02Jun

What material is best for replacing amalgam fillings?

by Dr. McBride

Now, for something very important: What material is best for their replacement?

This is a very significant question and more encompassing than one might think.  The materials used can be influenced by several factors, such as the case of those used in manufacturing an airplane which needs to have proper form, structure and function for successful, safe flights.  The following information will assist you in understanding why this is so important.

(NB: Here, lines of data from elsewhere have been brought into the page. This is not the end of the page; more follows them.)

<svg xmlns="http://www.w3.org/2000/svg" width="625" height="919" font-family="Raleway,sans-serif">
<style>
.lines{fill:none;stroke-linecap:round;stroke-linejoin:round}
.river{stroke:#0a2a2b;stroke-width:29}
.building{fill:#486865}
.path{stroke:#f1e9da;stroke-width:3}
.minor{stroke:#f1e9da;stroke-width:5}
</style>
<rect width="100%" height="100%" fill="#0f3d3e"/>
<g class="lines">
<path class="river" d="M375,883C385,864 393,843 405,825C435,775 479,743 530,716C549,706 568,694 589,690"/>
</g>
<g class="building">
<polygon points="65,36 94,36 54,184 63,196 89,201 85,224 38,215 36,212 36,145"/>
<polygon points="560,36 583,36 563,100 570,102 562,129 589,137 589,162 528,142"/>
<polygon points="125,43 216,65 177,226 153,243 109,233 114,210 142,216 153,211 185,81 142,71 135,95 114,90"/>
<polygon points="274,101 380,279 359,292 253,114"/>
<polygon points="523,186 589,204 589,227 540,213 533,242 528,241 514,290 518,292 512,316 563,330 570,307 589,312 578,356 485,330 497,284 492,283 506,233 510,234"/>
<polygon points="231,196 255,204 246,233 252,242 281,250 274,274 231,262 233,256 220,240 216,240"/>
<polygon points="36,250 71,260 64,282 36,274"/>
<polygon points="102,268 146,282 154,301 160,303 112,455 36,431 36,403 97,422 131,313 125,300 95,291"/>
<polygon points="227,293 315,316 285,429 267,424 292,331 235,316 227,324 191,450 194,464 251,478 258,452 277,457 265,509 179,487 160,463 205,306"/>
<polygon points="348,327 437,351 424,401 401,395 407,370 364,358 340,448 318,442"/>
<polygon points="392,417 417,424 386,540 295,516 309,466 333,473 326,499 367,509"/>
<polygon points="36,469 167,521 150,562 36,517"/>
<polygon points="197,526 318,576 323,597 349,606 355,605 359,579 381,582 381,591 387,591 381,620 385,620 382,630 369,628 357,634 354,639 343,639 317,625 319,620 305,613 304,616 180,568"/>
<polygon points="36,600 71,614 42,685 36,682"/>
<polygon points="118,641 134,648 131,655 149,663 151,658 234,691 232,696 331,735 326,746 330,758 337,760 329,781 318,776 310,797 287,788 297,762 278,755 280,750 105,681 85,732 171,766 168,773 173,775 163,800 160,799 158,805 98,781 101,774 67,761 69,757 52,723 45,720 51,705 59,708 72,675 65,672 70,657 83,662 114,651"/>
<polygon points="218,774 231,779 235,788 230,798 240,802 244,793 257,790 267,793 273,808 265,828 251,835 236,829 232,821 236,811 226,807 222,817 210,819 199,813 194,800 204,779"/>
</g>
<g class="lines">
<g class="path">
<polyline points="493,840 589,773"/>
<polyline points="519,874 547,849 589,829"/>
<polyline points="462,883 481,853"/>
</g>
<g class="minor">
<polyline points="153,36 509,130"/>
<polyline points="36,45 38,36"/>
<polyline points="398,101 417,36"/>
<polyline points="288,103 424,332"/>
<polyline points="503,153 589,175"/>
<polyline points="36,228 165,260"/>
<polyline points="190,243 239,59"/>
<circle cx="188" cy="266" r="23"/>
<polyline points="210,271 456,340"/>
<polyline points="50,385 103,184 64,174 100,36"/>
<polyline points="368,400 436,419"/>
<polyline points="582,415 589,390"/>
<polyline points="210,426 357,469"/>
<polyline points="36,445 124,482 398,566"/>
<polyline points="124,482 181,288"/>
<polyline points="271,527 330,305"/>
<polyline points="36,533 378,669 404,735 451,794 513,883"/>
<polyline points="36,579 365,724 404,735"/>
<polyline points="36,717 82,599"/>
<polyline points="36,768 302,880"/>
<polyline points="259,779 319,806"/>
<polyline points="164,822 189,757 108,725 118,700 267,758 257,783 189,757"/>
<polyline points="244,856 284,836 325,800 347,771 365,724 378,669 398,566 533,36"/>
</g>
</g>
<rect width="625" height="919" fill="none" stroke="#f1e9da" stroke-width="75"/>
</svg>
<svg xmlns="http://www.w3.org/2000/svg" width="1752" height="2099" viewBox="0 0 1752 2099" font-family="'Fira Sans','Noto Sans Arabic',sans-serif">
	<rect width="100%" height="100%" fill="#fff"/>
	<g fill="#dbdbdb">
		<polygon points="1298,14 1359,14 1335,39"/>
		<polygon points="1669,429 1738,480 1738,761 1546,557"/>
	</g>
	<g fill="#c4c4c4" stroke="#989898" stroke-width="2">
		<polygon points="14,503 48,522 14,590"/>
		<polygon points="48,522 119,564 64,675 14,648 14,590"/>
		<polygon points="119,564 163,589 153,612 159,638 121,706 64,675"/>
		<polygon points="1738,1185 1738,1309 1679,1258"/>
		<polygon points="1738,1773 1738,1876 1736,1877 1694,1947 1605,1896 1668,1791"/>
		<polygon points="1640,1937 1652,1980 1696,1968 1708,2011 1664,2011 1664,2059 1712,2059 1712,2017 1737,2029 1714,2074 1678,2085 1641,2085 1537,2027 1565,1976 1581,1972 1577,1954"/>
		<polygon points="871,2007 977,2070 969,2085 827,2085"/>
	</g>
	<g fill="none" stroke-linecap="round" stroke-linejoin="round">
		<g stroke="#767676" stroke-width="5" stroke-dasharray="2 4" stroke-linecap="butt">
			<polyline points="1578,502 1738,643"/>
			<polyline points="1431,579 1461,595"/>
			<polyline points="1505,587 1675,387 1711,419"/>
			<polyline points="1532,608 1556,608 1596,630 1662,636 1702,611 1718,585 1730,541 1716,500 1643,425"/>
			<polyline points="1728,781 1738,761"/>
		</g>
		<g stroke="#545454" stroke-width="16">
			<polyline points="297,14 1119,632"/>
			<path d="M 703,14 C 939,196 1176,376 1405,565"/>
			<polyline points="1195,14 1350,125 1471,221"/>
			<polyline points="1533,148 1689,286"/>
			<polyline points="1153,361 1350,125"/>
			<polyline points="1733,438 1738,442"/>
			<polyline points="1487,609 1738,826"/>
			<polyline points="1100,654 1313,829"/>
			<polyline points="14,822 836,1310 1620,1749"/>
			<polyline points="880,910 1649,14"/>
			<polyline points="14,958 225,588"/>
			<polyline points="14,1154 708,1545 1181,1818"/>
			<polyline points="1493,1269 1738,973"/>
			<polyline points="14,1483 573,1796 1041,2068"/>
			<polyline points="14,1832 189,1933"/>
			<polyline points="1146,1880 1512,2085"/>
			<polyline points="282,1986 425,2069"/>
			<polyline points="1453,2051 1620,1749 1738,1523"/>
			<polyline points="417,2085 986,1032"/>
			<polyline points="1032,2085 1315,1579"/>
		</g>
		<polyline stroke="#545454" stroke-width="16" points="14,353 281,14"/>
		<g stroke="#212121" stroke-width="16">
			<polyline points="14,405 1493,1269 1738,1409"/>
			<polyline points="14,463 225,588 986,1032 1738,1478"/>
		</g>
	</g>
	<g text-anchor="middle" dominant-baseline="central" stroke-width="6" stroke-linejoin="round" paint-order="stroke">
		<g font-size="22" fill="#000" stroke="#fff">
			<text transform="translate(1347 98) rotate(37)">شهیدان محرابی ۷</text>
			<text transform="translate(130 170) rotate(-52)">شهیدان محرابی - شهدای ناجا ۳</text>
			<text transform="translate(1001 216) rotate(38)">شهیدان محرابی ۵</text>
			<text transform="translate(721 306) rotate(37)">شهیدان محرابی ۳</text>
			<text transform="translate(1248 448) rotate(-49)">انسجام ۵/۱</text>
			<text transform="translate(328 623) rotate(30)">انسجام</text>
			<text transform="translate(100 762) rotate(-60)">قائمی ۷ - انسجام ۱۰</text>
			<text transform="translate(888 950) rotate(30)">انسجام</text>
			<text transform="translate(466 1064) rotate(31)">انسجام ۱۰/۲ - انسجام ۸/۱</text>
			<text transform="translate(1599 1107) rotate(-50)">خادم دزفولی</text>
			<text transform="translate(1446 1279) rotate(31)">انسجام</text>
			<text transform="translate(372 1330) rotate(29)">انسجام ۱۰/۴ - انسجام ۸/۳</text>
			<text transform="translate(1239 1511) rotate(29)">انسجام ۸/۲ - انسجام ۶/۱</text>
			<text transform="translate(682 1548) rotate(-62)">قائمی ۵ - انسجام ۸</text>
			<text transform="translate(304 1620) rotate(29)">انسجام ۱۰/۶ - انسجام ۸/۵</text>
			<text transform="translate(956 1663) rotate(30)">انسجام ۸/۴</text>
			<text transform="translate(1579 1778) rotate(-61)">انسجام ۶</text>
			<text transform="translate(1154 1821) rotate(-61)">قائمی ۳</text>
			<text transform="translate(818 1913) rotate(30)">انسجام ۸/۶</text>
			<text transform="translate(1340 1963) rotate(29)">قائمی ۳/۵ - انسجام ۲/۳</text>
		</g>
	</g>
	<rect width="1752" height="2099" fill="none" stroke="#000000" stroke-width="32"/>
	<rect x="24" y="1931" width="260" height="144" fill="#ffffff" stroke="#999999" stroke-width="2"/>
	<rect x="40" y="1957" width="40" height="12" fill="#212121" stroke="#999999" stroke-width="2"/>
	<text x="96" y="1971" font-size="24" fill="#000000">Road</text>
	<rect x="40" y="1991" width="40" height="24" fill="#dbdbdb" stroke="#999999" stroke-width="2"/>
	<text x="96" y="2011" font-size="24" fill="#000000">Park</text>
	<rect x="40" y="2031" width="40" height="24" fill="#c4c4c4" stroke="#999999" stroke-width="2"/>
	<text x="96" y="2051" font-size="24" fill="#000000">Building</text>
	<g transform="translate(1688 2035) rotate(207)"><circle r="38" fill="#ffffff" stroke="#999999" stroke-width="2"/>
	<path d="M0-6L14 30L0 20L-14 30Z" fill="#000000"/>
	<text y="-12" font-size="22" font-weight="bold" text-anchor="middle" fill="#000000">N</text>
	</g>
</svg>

We see new patients daily who have varied concerns that prompt them to enter the Dental Wellness Center family of patients, e.g., routine check-up, gum and decay problems, TMJ, head and neck pain, cosmetic concerns, teeth replacements – bridges, partials, root replacement implants, etc. as well as mercury amalgam filling removals.  All who enroll begin a process that includes an initial interview with the doctor, a clinical oral examination and a complete series of radiographs.  During the clinical examination, various oral health/disease parameters are investigated such as:

  • Blood Pressure/heart rate recording
  • Oral Cancer visual and palpation inspection
  • Bite analysis – checking of functional parameters
  • Tooth wear analysis
  • Individual teeth inspection
  • Periodontal (gum) measuring and recording bleeding areas
  • Phase microscopic plaque analysis
  • Intra-oral camera photographs
  • Mouth models mounted on a jaw simulator, if warranted

Type of filling material used is just one aspect of looking at The Bigger Picture.  For instance, if a person’s bite alignment is off and it is causing teeth to have abnormal wear, head and/or neck pain or loose teeth, the alignment would need to be addressed first, as placing any type of restorative material to comply with a bite that is off would not only perpetuate the underlying problem, but could also worsen it.  Just like placing new tires on an automobile whose front end is out of alignment.